Goal of the exercise
Reproduce each line of the entries that carries "IRAKURGAIA".

Material for this task
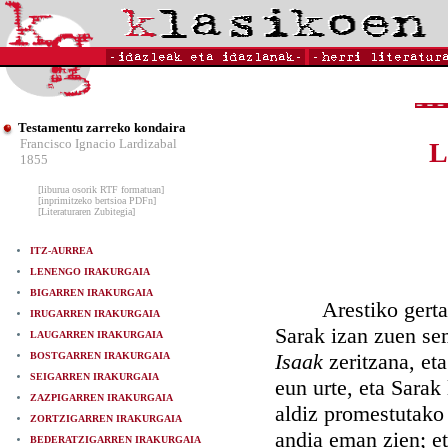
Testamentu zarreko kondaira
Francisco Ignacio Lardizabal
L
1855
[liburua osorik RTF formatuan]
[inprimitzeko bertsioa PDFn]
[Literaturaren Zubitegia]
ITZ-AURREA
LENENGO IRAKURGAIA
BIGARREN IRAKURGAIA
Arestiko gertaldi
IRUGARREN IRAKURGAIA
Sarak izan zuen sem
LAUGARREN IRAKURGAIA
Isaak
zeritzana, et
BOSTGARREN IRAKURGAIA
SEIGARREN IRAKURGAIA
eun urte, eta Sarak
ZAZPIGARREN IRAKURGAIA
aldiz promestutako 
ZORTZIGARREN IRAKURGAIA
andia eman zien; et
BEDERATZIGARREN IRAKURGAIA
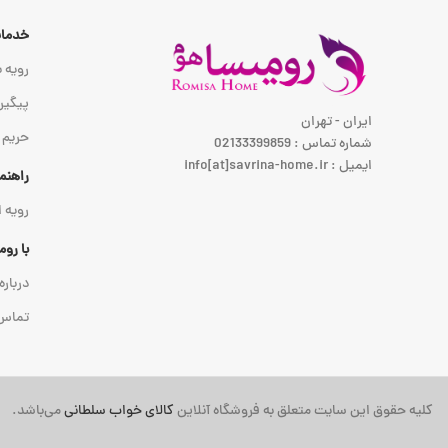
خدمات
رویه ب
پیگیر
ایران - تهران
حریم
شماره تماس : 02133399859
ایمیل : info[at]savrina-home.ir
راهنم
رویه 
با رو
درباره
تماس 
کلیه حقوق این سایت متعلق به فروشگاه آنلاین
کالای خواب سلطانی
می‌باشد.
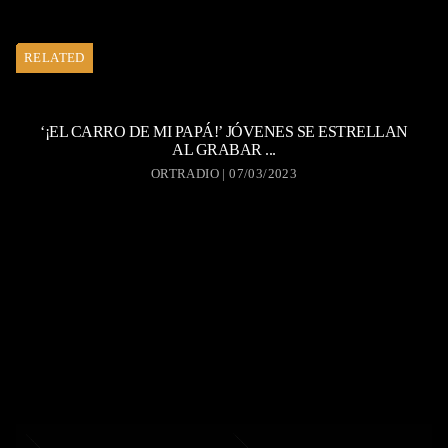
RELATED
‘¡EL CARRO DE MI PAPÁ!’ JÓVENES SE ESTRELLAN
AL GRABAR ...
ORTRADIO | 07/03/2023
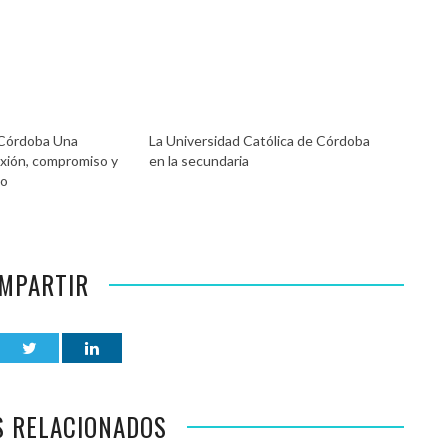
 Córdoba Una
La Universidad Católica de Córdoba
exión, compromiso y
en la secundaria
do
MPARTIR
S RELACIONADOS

==

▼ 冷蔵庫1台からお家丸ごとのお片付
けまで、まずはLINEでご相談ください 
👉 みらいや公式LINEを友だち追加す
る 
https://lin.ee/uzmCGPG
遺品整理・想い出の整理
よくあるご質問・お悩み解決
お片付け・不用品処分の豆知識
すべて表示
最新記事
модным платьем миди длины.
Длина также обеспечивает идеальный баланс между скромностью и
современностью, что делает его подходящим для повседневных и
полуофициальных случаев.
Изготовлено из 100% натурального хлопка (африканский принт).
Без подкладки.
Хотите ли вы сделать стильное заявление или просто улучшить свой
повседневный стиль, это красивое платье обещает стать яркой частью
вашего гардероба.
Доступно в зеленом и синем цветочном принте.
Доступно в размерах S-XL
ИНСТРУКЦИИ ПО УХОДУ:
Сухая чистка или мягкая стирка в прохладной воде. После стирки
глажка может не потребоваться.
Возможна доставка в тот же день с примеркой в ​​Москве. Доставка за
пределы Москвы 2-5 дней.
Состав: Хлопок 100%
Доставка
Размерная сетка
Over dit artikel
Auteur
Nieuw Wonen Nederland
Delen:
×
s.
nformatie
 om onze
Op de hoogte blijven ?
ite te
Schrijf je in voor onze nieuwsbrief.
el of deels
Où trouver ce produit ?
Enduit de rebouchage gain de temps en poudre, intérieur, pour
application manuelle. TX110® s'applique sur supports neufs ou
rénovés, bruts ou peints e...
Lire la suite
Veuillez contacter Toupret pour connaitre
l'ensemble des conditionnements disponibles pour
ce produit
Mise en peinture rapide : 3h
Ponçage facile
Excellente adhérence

---

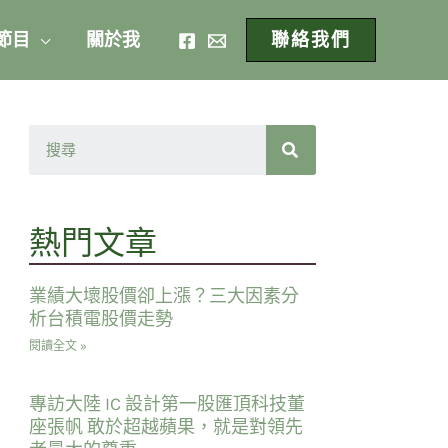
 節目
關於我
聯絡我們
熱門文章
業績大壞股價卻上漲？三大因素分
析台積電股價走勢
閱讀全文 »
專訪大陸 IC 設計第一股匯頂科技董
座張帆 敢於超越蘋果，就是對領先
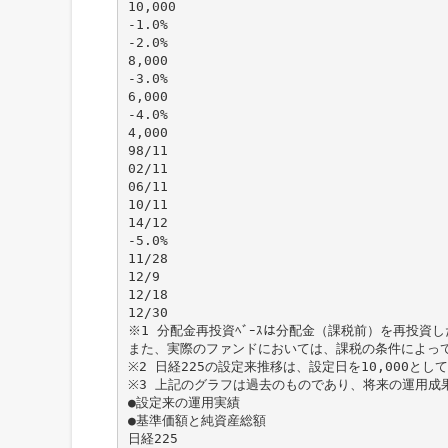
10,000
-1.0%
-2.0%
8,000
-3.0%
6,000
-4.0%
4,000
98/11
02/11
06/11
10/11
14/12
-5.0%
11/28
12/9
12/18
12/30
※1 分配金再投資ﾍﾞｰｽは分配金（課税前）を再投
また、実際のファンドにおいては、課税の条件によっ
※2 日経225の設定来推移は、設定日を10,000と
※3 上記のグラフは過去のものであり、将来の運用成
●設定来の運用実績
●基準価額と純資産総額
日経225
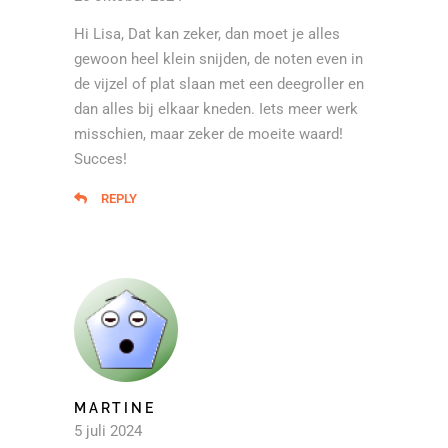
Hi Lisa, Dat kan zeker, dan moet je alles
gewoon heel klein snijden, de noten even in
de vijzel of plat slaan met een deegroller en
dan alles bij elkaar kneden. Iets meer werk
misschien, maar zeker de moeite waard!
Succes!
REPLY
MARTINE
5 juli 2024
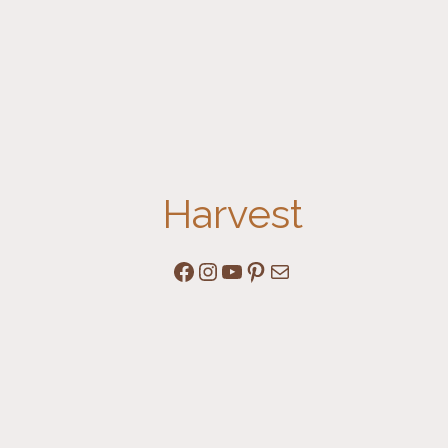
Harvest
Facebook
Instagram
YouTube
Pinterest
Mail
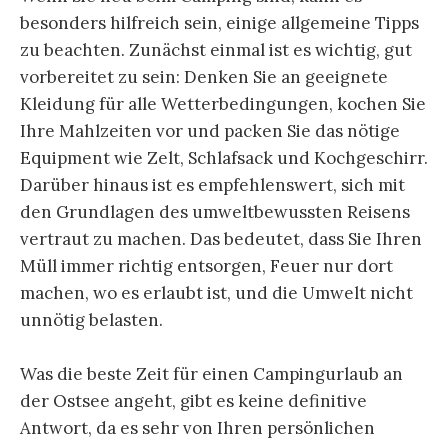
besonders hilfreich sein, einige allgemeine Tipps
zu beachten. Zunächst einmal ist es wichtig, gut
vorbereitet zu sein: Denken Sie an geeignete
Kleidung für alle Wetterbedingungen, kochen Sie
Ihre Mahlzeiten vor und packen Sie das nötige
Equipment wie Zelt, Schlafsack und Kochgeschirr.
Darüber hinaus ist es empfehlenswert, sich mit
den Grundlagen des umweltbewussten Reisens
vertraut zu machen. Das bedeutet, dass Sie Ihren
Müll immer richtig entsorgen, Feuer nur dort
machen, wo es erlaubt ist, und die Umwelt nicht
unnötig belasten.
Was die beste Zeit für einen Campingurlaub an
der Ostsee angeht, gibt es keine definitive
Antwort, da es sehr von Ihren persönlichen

Answer to the problem
LENENGO IRAKURGAIA
BIGARREN IRAKURGAIA
IRUGARREN IRAKURGAIA
LAUGARREN IRAKURGAIA
BOSTGARREN IRAKURGAIA
SEIGARREN IRAKURGAIA
ZAZPIGARREN IRAKURGAIA
ZORTZIGARREN IRAKURGAIA
BEDERATZIGARREN IRAKURGAIA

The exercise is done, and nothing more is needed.